Karen Sorensen | 10/21/2015, 10:48 a.m.
The state is sitting on more than $7 million in casino and gas taxes owed to Joliet, and there is ...

Joliet hasn’t seen a dime in casino or gas tax money from the state since July, prompting city officials to worry the situation could soon make it tough to pay bills and they may not get the full amount due.

The shortfall is already about $7.2 million -- $1.8 million for every month between July and October.

Without an end in sight for the state budget impasse, it’s not inconceivable the governor or General Assembly may ultimately want to keep some of the cash to resolve their own budget problems, Mayor Bob O’Dekirk said at Tuesday's council meeting.

“I hope it doesn’t come to this, but I think we should look at contingencies,” O’Dekirk said. “I’d hate to see a situation where we can’t make payroll.”

O’Dekirk voiced his concerns after viewing a video in which a member of the governor’s staff questioned the amount of money municipalities were holding in reserve, he said.
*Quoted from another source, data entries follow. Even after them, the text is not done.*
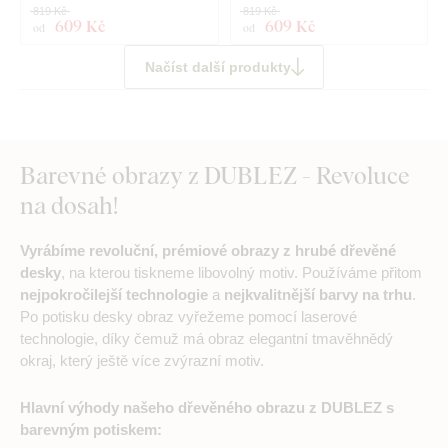
819 Kč
819 Kč
609 Kč
609 Kč
od
od
Načíst další produkty
Barevné obrazy z DUBLEZ - Revoluce
na dosah!
Vyrábíme revoluční, prémiové obrazy z hrubé dřevěné
desky
, na kterou tiskneme libovolný motiv. Používáme přitom
nejpokročilejší technologie
a
nejkvalitnější barvy na trhu
.
Po potisku desky obraz vyřežeme pomocí laserové
technologie, díky čemuž má obraz elegantní tmavěhnědý
okraj, který ještě více zvýrazní motiv.
Hlavní výhody našeho dřevěného obrazu z DUBLEZ s
barevným potiskem: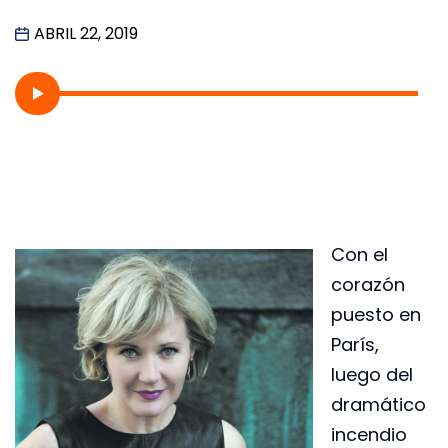
ABRIL 22, 2019
Con el
corazón
puesto en
París,
luego del
dramático
incendio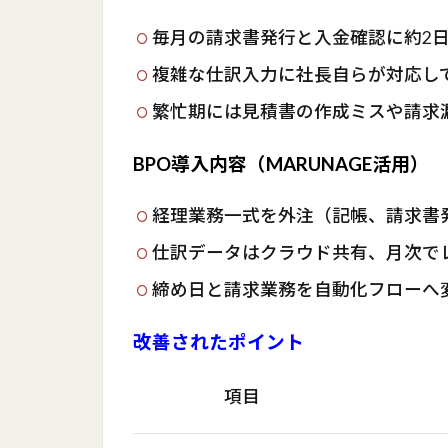
毎月の請求書発行と入金確認に約2
複雑な仕訳入力に社長自らが対応し
繁忙期には見積書の作成ミスや請求
BPO導入内容（MARUNAGE活用）
経理業務一式を外注（記帳、請求書
仕訳データはクラウド共有、月次で
締め日と請求業務を自動化フローへ
改善されたポイント
項目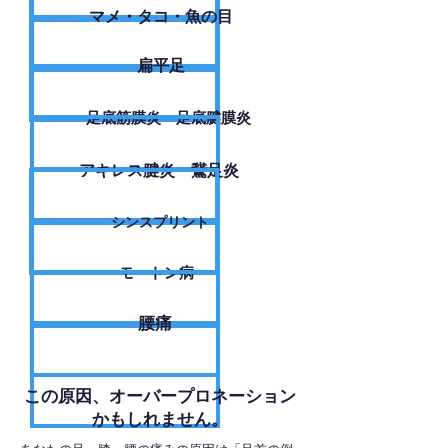
​マメ・タコ・魚の目
扁平足
足底筋膜炎・足底腱膜炎
アキレス腱炎・鵞足炎
シンスプリント
モートン病
腰痛
​この原因、オーバープロネーション
かもしれません。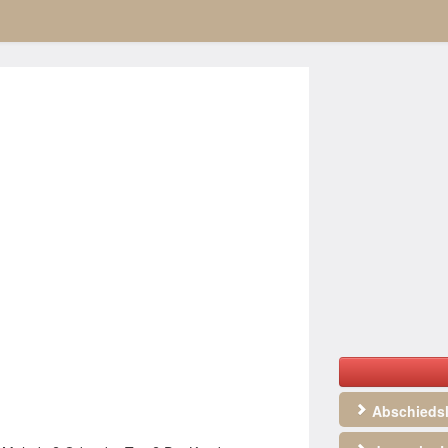
Abschiedsl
He speculated that state officials may decide cities should forgo what is owed them and dip into that surplus money to balance their books in order to make state government solvent again.

Most communities do have reserve funds, which financial advisors say should be enough to cover payroll and expenditures for three months. The money is held as surplus to cover unexpected or emergency situations.

Joliet has already dipped into its reserves twice in the last year, taking $7 million to balance the 2015 budget and another $15 million to purchase the Evergreen Terrace apartment complex.

The latter will be restored when the city sells bonds to cover the purchase price. However, the bond sale is on hold because the federal government is blocking the city from taking ownership and collecting rents while the eminent domain case remains under appeal.

Finance Director James Ghedotte told the council his office has already taken some action in light of the crisis, such as putting a hold on street projects that would have been funded by Motor Fuel Tax money.

Any loss in revenue would ultimately result in city service cuts, Ghedotte said.

No specific suggestions were made as to what contingencies should be made if there is a loss in revenue. The specter of the state government taking a portion of the state income tax shared with municipalities has already been raised by Gov. Bruce Rauner and state officials, and is no doubt already being considered as city staff puts together a proposal for Joliet’s 2016 budget. For Joliet, the cut could add up to as much as $6 million or $7 million, officials have said.

The situation angered Councilman Larry Hug, who said municipalities could be punished for doing the right thing by a state government unable to balance its own budget.

“All the communities work their tails off and try to balance their budgets,” Hug said. “Now they’re trying to take it away.”